_Task requirements_
Please give a word-for-word repeat of the line containing "tomato [421,179,448,204] ->" and all lines that come after it in the entries below, ending at the last line.

_Data excerpts_
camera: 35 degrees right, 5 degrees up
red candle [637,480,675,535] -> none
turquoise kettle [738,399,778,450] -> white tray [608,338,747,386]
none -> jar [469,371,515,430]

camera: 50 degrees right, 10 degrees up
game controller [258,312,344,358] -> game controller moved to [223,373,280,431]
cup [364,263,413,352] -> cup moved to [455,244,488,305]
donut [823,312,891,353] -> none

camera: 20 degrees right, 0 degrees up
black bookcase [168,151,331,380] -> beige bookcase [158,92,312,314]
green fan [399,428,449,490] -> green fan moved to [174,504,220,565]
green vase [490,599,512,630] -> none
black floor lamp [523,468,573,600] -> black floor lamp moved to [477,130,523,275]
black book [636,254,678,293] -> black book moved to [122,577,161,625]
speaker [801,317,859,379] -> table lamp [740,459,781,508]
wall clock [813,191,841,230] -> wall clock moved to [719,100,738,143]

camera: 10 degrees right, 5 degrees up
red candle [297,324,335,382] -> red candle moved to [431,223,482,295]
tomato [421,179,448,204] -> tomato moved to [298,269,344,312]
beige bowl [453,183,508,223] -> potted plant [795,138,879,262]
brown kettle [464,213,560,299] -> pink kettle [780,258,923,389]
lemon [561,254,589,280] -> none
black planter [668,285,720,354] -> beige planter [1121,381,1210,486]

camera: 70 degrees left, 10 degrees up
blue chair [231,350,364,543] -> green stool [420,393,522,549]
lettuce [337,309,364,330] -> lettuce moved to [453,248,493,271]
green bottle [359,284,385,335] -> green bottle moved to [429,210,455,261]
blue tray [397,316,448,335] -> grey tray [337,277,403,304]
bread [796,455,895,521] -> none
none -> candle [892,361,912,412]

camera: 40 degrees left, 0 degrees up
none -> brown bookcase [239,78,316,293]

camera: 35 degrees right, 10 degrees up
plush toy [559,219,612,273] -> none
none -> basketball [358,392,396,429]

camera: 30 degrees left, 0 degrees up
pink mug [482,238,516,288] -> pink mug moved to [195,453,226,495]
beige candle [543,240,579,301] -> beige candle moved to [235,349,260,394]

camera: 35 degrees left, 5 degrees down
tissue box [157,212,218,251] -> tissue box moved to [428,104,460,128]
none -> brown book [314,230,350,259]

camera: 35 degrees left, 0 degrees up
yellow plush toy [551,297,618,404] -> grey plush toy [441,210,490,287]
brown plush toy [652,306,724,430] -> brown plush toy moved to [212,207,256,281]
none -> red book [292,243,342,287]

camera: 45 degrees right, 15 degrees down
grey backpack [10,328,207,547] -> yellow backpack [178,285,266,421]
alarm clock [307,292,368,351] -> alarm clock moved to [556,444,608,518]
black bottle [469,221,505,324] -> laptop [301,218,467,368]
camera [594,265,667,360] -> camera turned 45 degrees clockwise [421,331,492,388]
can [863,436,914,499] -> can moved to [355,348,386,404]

_Answer box_
tomato [421,179,448,204] -> tomato moved to [298,269,344,312]
beige bowl [453,183,508,223] -> potted plant [795,138,879,262]
brown kettle [464,213,560,299] -> pink kettle [780,258,923,389]
lemon [561,254,589,280] -> none
black planter [668,285,720,354] -> beige planter [1121,381,1210,486]

camera: 70 degrees left, 10 degrees up
blue chair [231,350,364,543] -> green stool [420,393,522,549]
lettuce [337,309,364,330] -> lettuce moved to [453,248,493,271]
green bottle [359,284,385,335] -> green bottle moved to [429,210,455,261]
blue tray [397,316,448,335] -> grey tray [337,277,403,304]
bread [796,455,895,521] -> none
none -> candle [892,361,912,412]

camera: 40 degrees left, 0 degrees up
none -> brown bookcase [239,78,316,293]

camera: 35 degrees right, 10 degrees up
plush toy [559,219,612,273] -> none
none -> basketball [358,392,396,429]

camera: 30 degrees left, 0 degrees up
pink mug [482,238,516,288] -> pink mug moved to [195,453,226,495]
beige candle [543,240,579,301] -> beige candle moved to [235,349,260,394]

camera: 35 degrees left, 5 degrees down
tissue box [157,212,218,251] -> tissue box moved to [428,104,460,128]
none -> brown book [314,230,350,259]

camera: 35 degrees left, 0 degrees up
yellow plush toy [551,297,618,404] -> grey plush toy [441,210,490,287]
brown plush toy [652,306,724,430] -> brown plush toy moved to [212,207,256,281]
none -> red book [292,243,342,287]

camera: 45 degrees right, 15 degrees down
grey backpack [10,328,207,547] -> yellow backpack [178,285,266,421]
alarm clock [307,292,368,351] -> alarm clock moved to [556,444,608,518]
black bottle [469,221,505,324] -> laptop [301,218,467,368]
camera [594,265,667,360] -> camera turned 45 degrees clockwise [421,331,492,388]
can [863,436,914,499] -> can moved to [355,348,386,404]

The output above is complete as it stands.